* [Work item]: If a line in the material below has the string "into", copy it out.
************
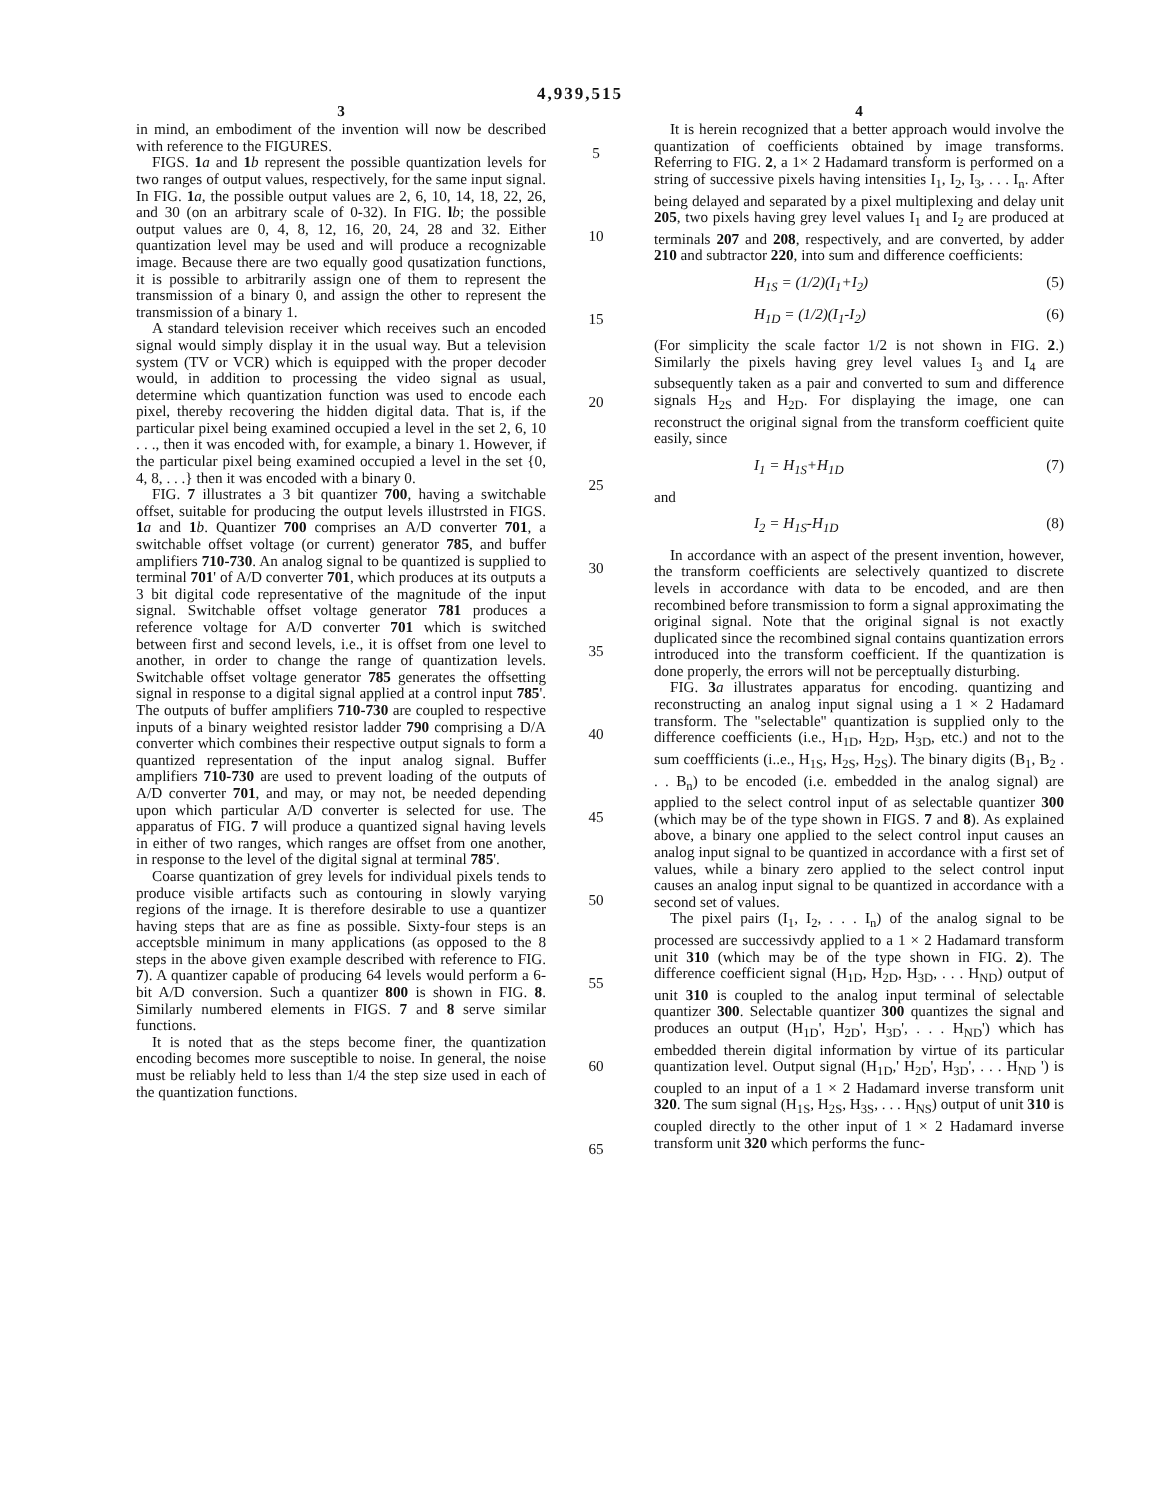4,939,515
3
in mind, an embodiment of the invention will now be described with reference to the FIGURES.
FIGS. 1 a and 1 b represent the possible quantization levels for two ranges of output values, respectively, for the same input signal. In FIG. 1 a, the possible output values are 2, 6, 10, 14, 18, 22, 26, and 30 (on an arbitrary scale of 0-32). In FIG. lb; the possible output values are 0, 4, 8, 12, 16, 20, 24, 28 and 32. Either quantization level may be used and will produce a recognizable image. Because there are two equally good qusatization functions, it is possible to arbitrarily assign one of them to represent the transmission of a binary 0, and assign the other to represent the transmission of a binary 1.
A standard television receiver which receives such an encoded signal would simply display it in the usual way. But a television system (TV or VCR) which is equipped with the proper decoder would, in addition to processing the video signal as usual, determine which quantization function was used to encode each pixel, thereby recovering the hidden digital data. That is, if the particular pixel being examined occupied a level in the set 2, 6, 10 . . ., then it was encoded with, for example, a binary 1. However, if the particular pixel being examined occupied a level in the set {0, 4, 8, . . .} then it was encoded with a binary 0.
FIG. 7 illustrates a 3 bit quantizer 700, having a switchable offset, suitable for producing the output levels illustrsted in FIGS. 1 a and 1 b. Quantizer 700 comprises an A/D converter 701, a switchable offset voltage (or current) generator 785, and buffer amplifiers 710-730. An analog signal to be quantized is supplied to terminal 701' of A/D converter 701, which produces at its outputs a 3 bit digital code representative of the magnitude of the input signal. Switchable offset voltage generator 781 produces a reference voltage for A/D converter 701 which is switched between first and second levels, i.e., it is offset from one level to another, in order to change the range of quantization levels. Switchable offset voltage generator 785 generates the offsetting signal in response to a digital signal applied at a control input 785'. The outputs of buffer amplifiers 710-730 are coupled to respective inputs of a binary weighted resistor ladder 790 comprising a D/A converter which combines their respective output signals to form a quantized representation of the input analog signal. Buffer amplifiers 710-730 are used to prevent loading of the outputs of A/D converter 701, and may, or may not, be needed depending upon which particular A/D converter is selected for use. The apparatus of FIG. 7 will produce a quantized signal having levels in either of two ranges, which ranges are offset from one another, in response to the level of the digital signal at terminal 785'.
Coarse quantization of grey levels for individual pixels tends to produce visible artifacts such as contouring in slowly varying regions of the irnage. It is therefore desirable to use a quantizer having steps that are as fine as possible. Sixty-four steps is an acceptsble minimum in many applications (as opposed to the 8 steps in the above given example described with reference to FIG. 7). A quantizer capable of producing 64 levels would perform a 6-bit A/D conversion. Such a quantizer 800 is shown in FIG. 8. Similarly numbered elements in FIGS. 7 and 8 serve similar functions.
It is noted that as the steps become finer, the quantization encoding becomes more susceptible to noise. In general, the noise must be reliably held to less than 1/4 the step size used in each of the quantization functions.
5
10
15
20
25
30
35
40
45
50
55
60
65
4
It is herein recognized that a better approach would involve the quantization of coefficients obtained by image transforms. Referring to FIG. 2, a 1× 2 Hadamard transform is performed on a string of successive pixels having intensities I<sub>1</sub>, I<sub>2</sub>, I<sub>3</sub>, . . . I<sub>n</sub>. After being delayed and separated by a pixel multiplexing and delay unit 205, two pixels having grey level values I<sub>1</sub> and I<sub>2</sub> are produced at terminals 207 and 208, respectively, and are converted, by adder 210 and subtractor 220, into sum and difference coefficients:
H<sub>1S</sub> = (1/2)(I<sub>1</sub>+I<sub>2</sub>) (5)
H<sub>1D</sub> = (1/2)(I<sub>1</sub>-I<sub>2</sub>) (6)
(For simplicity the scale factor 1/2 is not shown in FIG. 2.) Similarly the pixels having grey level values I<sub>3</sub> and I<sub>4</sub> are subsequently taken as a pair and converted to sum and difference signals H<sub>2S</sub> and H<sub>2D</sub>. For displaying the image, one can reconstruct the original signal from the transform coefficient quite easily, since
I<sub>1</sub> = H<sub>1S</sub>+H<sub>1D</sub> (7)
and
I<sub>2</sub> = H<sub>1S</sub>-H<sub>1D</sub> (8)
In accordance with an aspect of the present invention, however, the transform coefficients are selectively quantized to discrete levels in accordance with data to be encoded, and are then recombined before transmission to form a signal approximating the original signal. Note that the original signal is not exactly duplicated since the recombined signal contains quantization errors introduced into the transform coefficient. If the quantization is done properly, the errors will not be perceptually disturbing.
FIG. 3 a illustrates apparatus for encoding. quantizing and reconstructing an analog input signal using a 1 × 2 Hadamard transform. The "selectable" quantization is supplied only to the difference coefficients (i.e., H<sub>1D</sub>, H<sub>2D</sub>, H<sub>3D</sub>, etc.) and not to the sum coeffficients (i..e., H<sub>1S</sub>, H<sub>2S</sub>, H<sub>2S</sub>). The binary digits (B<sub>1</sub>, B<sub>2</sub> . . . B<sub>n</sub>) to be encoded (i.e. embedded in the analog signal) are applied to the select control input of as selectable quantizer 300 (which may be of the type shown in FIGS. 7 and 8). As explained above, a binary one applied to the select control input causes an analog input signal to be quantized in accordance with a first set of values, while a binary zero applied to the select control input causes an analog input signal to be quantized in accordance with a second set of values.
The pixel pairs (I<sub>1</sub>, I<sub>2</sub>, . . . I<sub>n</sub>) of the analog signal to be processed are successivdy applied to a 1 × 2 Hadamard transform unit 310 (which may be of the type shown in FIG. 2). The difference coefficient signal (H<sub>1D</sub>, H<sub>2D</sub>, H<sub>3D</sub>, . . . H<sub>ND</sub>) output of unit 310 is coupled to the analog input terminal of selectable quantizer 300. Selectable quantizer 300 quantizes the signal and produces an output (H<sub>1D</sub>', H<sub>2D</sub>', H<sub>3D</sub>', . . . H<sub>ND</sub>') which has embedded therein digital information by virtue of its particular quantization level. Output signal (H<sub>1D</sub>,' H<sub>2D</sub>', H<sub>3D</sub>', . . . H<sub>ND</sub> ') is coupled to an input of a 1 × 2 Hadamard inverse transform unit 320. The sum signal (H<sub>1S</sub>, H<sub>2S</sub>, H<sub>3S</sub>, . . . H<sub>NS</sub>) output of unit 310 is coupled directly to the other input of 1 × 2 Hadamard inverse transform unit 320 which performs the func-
************
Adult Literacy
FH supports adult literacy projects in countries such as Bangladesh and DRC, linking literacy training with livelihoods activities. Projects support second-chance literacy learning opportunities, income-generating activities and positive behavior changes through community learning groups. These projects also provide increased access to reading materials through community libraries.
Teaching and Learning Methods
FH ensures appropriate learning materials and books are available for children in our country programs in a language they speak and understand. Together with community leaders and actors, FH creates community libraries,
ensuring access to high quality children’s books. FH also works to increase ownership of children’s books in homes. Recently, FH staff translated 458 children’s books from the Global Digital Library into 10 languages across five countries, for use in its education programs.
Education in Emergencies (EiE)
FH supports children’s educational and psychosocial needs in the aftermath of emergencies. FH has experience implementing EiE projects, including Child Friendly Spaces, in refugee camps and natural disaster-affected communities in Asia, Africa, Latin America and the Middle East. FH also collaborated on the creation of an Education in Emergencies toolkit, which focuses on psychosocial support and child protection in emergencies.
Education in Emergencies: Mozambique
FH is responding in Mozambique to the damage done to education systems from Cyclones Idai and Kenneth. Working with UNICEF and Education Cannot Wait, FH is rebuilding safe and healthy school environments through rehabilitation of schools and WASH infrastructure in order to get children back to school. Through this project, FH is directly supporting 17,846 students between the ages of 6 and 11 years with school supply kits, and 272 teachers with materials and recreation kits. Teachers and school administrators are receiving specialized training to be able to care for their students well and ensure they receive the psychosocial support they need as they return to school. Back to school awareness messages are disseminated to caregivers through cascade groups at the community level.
************
* [Exercise solution]:
It is herein recognized that a better approach would involve the quantization of coefficients obtained by image transforms. Referring to FIG. 2, a 1× 2 Hadamard transform is performed on a string of successive pixels having intensities I<sub>1</sub>, I<sub>2</sub>, I<sub>3</sub>, . . . I<sub>n</sub>. After being delayed and separated by a pixel multiplexing and delay unit 205, two pixels having grey level values I<sub>1</sub> and I<sub>2</sub> are produced at terminals 207 and 208, respectively, and are converted, by adder 210 and subtractor 220, into sum and difference coefficients:
In accordance with an aspect of the present invention, however, the transform coefficients are selectively quantized to discrete levels in accordance with data to be encoded, and are then recombined before transmission to form a signal approximating the original signal. Note that the original signal is not exactly duplicated since the recombined signal contains quantization errors introduced into the transform coefficient. If the quantization is done properly, the errors will not be perceptually disturbing.
ensuring access to high quality children’s books. FH also works to increase ownership of children’s books in homes. Recently, FH staff translated 458 children’s books from the Global Digital Library into 10 languages across five countries, for use in its education programs.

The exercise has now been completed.